---------- Available data ----------

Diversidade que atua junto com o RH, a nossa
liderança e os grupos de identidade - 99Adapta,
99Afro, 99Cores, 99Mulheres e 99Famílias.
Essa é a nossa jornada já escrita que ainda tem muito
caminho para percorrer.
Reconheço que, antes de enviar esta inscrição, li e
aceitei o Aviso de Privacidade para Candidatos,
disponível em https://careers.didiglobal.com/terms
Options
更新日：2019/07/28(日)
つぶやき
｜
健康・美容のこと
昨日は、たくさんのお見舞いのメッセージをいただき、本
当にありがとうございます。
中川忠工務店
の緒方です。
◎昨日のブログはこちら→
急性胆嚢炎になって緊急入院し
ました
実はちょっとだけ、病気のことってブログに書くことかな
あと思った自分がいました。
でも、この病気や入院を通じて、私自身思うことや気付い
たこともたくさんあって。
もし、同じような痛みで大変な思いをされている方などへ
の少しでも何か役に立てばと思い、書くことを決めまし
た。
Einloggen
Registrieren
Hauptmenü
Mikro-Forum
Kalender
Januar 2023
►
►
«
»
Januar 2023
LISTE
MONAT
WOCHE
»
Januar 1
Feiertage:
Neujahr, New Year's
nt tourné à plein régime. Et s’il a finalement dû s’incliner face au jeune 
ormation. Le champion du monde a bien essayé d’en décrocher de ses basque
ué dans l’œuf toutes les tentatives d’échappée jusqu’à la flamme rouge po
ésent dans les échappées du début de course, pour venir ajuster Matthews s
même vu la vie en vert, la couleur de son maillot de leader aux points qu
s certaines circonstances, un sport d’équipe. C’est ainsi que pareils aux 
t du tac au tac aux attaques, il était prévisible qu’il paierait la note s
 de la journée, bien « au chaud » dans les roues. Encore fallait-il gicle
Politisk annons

----------

== Problem statement ==
Could you extract everything from the start of the data down to the line containing "たこともたくさんあって。", both ends included, and copy those lines verbatim?

== Result for this task ==
Diversidade que atua junto com o RH, a nossa
liderança e os grupos de identidade - 99Adapta,
99Afro, 99Cores, 99Mulheres e 99Famílias.
Essa é a nossa jornada já escrita que ainda tem muito
caminho para percorrer.
Reconheço que, antes de enviar esta inscrição, li e
aceitei o Aviso de Privacidade para Candidatos,
disponível em https://careers.didiglobal.com/terms
Options
更新日：2019/07/28(日)
つぶやき
｜
健康・美容のこと
昨日は、たくさんのお見舞いのメッセージをいただき、本
当にありがとうございます。
中川忠工務店
の緒方です。
◎昨日のブログはこちら→
急性胆嚢炎になって緊急入院し
ました
実はちょっとだけ、病気のことってブログに書くことかな
あと思った自分がいました。
でも、この病気や入院を通じて、私自身思うことや気付い
たこともたくさんあって。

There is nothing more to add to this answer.